The codebase carries a careful deprecation discipline. Key removals or maintenance-only zones:

  • MRKLChain, ReActChain, SelfAskWithSearchChain — top-level imports were removed; libs/langchain/langchain_classic/__init__.py warns and redirects to the explicit langchain_classic.agents.* paths.
  • The legacy chains library (libs/langchain/langchain_classic/chains/) — still present but no new chain types are being added.

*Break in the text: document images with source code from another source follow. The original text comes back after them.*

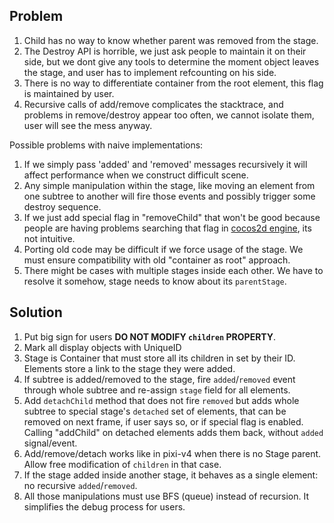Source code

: ## Problem

1. Child has no way to know whether parent was removed from the stage. 
2. The Destroy API is horrible, we just ask people to maintain it on their side, but we dont give any tools to determine the moment object leaves the stage, and user has to implement refcounting on his side.
3. There is no way to differentiate container from the root element, this flag is maintained by user.
4. Recursive calls of add/remove complicates the stacktrace, and problems in remove/destroy appear too often, we cannot isolate them, user will see the mess anyway.

Possible problems with naive implementations:

1. If we simply pass 'added' and 'removed' messages recursively it will affect performance when we construct difficult scene.
2. Any simple manipulation within the stage, like moving an element from one subtree to another will fire those events and possibly trigger some destroy sequence.
3. If we just add special flag in "removeChild" that won't be good because people are having problems searching that flag in [cocos2d engine](http://discuss.cocos2d-x.org/t/why-removefromparent-removechild-could-be-dangerous/32223), its not intuitive.
4. Porting old code may be difficult if we force usage of the stage. We must ensure compatibility with old "container as root" approach.
5. There might be cases with multiple stages inside each other. We have to resolve it somehow, stage needs to know about its `parentStage`.

## Solution

1. Put big sign for users **DO NOT MODIFY `children` PROPERTY**.
2. Mark all display objects with UniqueID
3. Stage is Container that must store all its children in set by their ID. Elements store a link to the stage they were added.
4. If subtree is added/removed to the stage, fire `added`/`removed` event through whole subtree and re-assign `stage` field for all elements.
5. Add `detachChild` method that does not fire `removed` but adds whole subtree to special stage's `detached` set of elements, that can be removed on next frame, if user says so, or if special flag is enabled. Calling "addChild" on detached elements adds them back, without `added` signal/event.
6. Add/remove/detach works like in pixi-v4 when there is no Stage parent. Allow free modification of `children` in that case.
7. If the stage added inside another stage, it behaves as a single element: no recursive `added`/`removed`.
8. All those manipulations must use BFS (queue) instead of recursion. It simplifies the debug process for users.
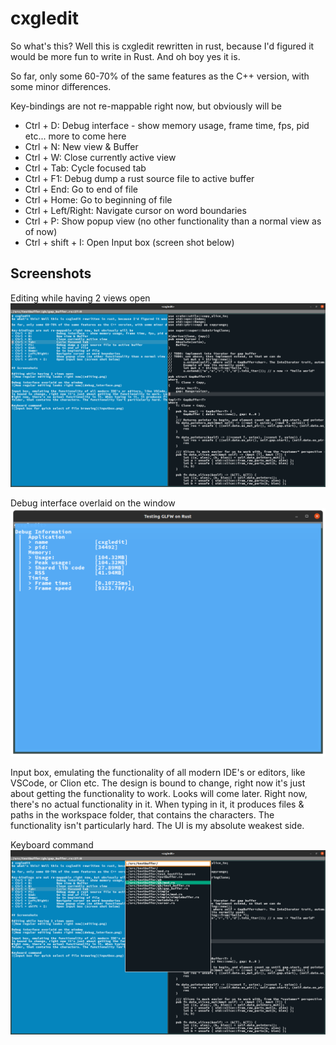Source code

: # cxgledit
So what's this? Well this is cxgledit rewritten in rust, because I'd figured it would be more fun to write in Rust. And oh boy yes it is.

So far, only some 60-70% of the same features as the C++ version, with some minor differences.


Key-bindings are not re-mappable right now, but obviously will be
- Ctrl + D:             Debug interface - show memory usage, frame time, fps, pid etc... more to come here
- Ctrl + N:             New view & Buffer
- Ctrl + W:             Close currently active view
- Ctrl + Tab:           Cycle focused tab
- Ctrl + F1:            Debug dump a rust source file to active buffer
- Ctrl + End:           Go to end of file
- Ctrl + Home:          Go to beginning of file
- Ctrl + Left/Right:    Navigate cursor on word boundaries
- Ctrl + P:             Show popup view (no other functionality than a normal view as of now)
- Ctrl + shift + I:     Open Input box (screen shot below)


## Screenshots

Editing while having 2 views open
![How regular editing looks right now](editing.png)

Debug interface overlaid on the window
![How regular editing looks right now](debug_interface.png)

Input box, emulating the functionality of all modern IDE's or editors, like VSCode, or Clion etc. The design
is bound to change, right now it's just about getting the functionality to work. Looks will come later.
Right now, there's no actual functionality in it. When typing in it, it produces files & paths in the workspace
folder, that contains the characters. The functionality isn't particularly hard. The UI is my absolute weakest side.

Keyboard command
![Input box for quick select of file browsing](example.png)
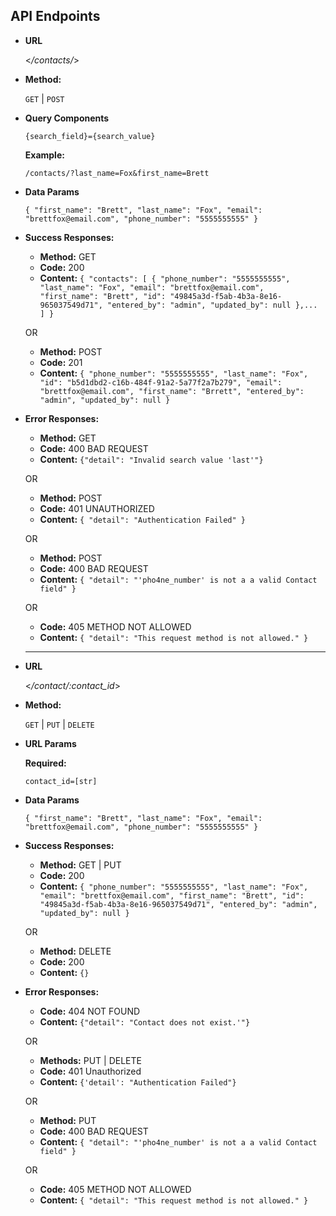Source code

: **API Endpoints**
----

* **URL**

  <_/contacts/_>

* **Method:**

  `GET` | `POST`
  
*  **Query Components**
 
   `{search_field}={search_value}`

   **Example:**
   
   `/contacts/?last_name=Fox&first_name=Brett`

* **Data Params**

  `{
    "first_name": "Brett",
    "last_name": "Fox",
    "email": "brettfox@email.com",
    "phone_number": "5555555555"
    }`

* **Success Responses:**
  * **Method:** GET
  * **Code:** 200 <br />
  * **Content:** `{
     "contacts": [
        {
            "phone_number": "5555555555",
            "last_name": "Fox",
            "email": "brettfox@email.com",
            "first_name": "Brett",
            "id": "49845a3d-f5ab-4b3a-8e16-965037549d71",
            "entered_by": "admin",
            "updated_by": null
        },...
    ]
}`

  OR

  * **Method:** POST
  * **Code:**  201 <br />
  * **Content:** `{
      "phone_number": "5555555555",
      "last_name": "Fox",
      "id": "b5d1dbd2-c16b-484f-91a2-5a77f2a7b279",
      "email": "brettfox@email.com",
      "first_name": "Brrett",
      "entered_by": "admin",
      "updated_by": null
  }`

* **Error Responses:**
  * **Method:** GET
  * **Code:** 400 BAD REQUEST <br />
  * **Content:**  `{"detail": "Invalid search value 'last'"}`

  OR
  * **Method:** POST
  * **Code:** 401 UNAUTHORIZED <br />
  * **Content:**  `{ "detail": "Authentication Failed" }`
  
  OR
  * **Method:** POST
  * **Code:** 400 BAD REQUEST <br />
  * **Content:** `{ "detail": "'pho4ne_number' is not a a valid Contact field" }`
      
  OR
  * **Code:**  405 METHOD NOT ALLOWED <br />
  * **Content:** `{ "detail": "This request method is not allowed." }`
  
  
  ----------------
* **URL**

  <_/contact/:contact_id_>

* **Method:**

  `GET` | `PUT` | `DELETE`
  
* **URL Params**

   **Required:**
 
   `contact_id=[str]`

* **Data Params**

  `{
    "first_name": "Brett",
    "last_name": "Fox",
    "email": "brettfox@email.com",
    "phone_number": "5555555555"
    }`

* **Success Responses:**
  * **Method:** GET | PUT
  * **Code:** 200 <br />
  * **Content:** `{
    "phone_number": "5555555555",
    "last_name": "Fox",
    "email": "brettfox@email.com",
    "first_name": "Brett",
    "id": "49845a3d-f5ab-4b3a-8e16-965037549d71",
    "entered_by": "admin",
    "updated_by": null
}`

  OR
  
  * **Method:** DELETE
  * **Code:** 200 <br />
  * **Content:** `{}`
  
* **Error Responses:**
  * **Code:** 404 NOT FOUND <br />
  * **Content:**  `{"detail": "Contact does not exist.'"}`

  OR
  * **Methods:** PUT | DELETE
  * **Code:** 401 Unauthorized <br />
  * **Content:**  `{'detail': "Authentication Failed"}`
  
  OR
  
  * **Method:** PUT
  * **Code:** 400 BAD REQUEST <br />
  * **Content:** `{ "detail": "'pho4ne_number' is not a a valid Contact field" }`
  
  OR
  
  * **Code:**  405 METHOD NOT ALLOWED <br />
  * **Content:** `{ "detail": "This request method is not allowed." }`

New code should compose Runnables via LCEL or build a langgraph graph instead.
  • The langchain.serpapi shim (libs/langchain/langchain_classic/serpapi.py) — now a 3-line redirect to langchain_classic.utilities.serpapi.
  • Memory classes (libs/langchain/langchain_classic/memory/) — superseded by LangGraph's checkpointer system.
  • load_tools / initialize_agent (libs/langchain/langchain_classic/agents/) — superseded by langchain.agents.create_agent.
  • Indexing API in langchain-classic — superseded by libs/core/langchain_core/indexing/.

Major rewrites

When What changed
Mid-2023 Monorepo layout: langchainlibs/{core,langchain,community,experimental,partners}
Late-2023 langchain-core extracted as a separate package with stable versioning
Early–mid 2024 Pydantic v2 migration
Mid-2024 Move from Poetry to uv for dependency management
2024–2025 LangGraph-based agents replace the legacy Agent framework
2025–2026 New langchain==1.x package with middleware, content-blocks v1, streaming-first chat models; old code renamed to langchain-classic

Growth trajectory

  • Oct 2022: 1 package, 1 contributor (Harrison Chase)
  • Mid-2023: ~5 packages, hundreds of contributors
  • Mid-2024: 15+ partner packages in this monorepo, more in sibling repos, 3,000+ unique authors
  • Apr 2026: 21 packages in this monorepo, 3,572 unique commit authors, 15,828 commits

The codebase has settled into a sustainable shape — recent commit volume (~150–250 per month) is roughly half of the 2024 peak, reflecting maturity of the abstractions rather than slowing development. The bulk of churn has shifted to partner packages and the new libs/langchain_v1/ directory.